Keadaan saya jauh lebih baik di mata beliau, dan menurut beliau saya bisa. Dan ucapan Ibu adalah mantra, fikir saya. Makanya setiap kali menelpon, walau gak banyak bicara, saya takzim mendengarkan semua kata terpatah2 Ibu yang bagi saya terdengar seperti doa "Kamu bisa, kamu bisa". Itu adalah diksi favoritnya.

Ibu saya yang sempat 14 hari nyaris koma di RS Pusat Otak Nasional. Sebuah titik yang menghantarkan saya pada sebuah kesadaran bahwa, ternyata saat Ibumu sakit, duniamu runtuh, dan persoalan hidup lainnya jadi gak ada artinya. Jadi receh semua. Seolah terngiang sabda Nabi. "Ibumu, Ibumu, Ibumu...."
..
Semoga Ibu cepat sembuh...
Akan halnya Ibu yang merasa "tak butuh apa apa". Bagi seorang anakpun demikian hakikatnya

"Tak ada yg lebih penting dari Ibunya yang sehat dan bahagia" 


Jumat, 24 September 2021

Nyasar di Delft



2014 (7 tahun silam)

Suatu siang.
Sudah hampir pasti, saya akan terlambat ke appointment buka rekening bank. Tapi sudah belasan menit mengayuh sepeda dengan panik, saya masih gak ketemu lokasinya. Padahal udah ke sana H-1, dan nandain lokasi "bank nya dekat jembatan, yang ada bunga cantik, dan airnya hijau"

Daan ternyata hampir setiap belokan di Delft kayak gitu!! Jembatan, bunga cantik, air hijau. Aaarghhh, unisaa bagaimana seeeh. Lugu bener dah.

Darah didikan Singapura yang mengalir kental dalam diri saya, dengan doktrin mengharamkan terlambat, bergejolak-gejolak menahan luapan emosi. Bagaimana ini? Bagaimana ini?

Daan untungnya, 5 menit sebelum waktu janjian, mata saya bersirobok dengan plat bank itu. Ini dia!!! Alhamdulillah. Bergegas parkir sepeda, dan melompat masuk ke ruangan yang hangat.
Yess! Saya tepat waktu. Gak jadi bikin malu bangsa, negara, instansi, dan almamater 😴😴😴. Gak boleh terlambat, uNisA!

Postingan foto ini adalah kenang-kenangan. Betapa dulu di hari-hari pertama di Delft saya selalu nyasar karena gak paham beda antara satu belokan dan belokan lainnya.

Semuanya sama.
Ada jembatan, bunga cantik, dan air hijau.
Aah, saya memang cinta sekali sama kota ini.

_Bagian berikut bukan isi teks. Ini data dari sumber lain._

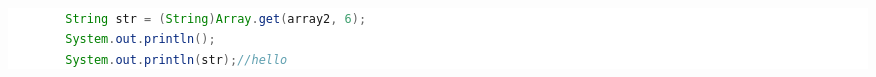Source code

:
 ```java
        String str = (String)Array.get(array2, 6);
        System.out.println();
        System.out.println(str);//hello
```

Cinta sejak pandangan pertama.

2021
Bahkan saat ini, ketika kehidupan rasanya begitu menantang. Udah bingung bagi waktu antara memainkan peran sebagai ibu kesayangan dan mahasiswa disiplin penuh tanggung jawab. Bingung membagi fokus antara bersemedi syahdu dalam aroma kampus Delft yang bagaikan lautan ilmu pengetahuan tanpa batas, dengan mobilitas fisik ke kota sebelah: Den Haag yang modern dan hiruk pikuk, tempat tekos menuntut ilmu.

Namun, cinta akan mengalahkan segala rintangan bukan?

Karena itu, Nak
Kata saya ke duo H
Kita cari terus pola yg ciamik, dan strategi menuju win-win solution, sampai kita menemukan titik equilibrium itu.
Mempertanggungjawabkan segala amanah yg dititipkan kepada kita. Menjadi pelajar, menjadi mahasiswa..
Menjadi anak, menjadi Ibu..
dan menjadi hamba Allah yang fokus menemukan jawaban

Sementara itu, kita nikmati angin syahdu Negeri van Oren, ini

Tawakal, setelah sepenuh2nya ikhtiar. Begitu bukan?
Apakah ikhtiar kita sudah maksimal?
That is a question

Minggu, 29 Agustus 2021

Delft! Mengulang kisah lama


 


End of August 2021...

Angin bulan September mulai menjelang,
nuansanya bagaikan remaja labil. Bimbang meninggalkan musim panas yang ceria, bersiap menyambut nuansa sendu musim gugur.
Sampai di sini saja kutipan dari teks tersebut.